» **Task goal**
Among the entries that follow, how many lines contain the string "Rendered"? Write the number alone.

Stored items:

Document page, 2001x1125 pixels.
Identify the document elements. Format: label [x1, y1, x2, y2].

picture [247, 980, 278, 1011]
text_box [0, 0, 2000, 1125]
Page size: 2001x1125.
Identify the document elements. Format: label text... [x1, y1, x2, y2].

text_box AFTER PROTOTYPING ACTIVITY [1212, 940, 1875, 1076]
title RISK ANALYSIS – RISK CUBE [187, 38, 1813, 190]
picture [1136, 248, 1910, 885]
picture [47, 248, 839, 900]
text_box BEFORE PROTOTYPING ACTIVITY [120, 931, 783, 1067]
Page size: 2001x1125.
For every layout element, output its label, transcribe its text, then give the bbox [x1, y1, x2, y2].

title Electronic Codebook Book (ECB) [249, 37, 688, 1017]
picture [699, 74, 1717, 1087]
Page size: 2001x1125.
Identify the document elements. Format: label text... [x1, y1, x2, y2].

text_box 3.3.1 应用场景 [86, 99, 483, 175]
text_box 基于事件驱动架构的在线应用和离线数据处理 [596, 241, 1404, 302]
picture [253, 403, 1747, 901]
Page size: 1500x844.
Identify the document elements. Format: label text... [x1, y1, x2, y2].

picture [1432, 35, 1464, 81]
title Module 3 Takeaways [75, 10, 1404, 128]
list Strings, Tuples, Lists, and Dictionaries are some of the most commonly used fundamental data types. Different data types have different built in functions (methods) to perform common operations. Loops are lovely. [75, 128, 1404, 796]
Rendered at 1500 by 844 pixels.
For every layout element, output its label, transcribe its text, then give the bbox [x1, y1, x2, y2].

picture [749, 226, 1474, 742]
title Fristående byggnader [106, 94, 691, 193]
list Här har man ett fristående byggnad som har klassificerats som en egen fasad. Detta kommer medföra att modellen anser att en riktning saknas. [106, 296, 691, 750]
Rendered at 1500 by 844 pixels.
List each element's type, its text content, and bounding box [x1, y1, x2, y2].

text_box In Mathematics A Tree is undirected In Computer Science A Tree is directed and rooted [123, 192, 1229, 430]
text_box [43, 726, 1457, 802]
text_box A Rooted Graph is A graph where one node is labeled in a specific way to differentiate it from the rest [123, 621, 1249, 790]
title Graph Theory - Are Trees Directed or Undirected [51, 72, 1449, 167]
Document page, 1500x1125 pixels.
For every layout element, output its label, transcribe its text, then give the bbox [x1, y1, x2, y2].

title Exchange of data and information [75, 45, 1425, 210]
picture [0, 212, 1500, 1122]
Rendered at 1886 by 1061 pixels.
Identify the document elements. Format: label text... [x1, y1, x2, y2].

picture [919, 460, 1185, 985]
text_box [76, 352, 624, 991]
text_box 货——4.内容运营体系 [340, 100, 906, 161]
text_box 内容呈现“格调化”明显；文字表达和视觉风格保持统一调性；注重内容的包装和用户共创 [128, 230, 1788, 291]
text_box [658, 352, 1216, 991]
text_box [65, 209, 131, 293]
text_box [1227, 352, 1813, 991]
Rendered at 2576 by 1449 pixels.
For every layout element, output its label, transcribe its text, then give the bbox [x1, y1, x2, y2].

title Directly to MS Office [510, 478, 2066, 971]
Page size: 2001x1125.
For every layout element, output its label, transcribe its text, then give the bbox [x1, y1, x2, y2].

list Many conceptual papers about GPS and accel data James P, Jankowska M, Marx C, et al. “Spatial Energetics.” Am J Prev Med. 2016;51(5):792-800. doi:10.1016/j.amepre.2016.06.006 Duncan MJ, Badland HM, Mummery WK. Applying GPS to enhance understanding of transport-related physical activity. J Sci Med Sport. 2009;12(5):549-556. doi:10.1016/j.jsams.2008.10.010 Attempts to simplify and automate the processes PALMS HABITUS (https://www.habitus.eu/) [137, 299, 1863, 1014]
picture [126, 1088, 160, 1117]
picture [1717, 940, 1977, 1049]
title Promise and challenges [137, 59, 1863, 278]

» **Solution for this problem**
4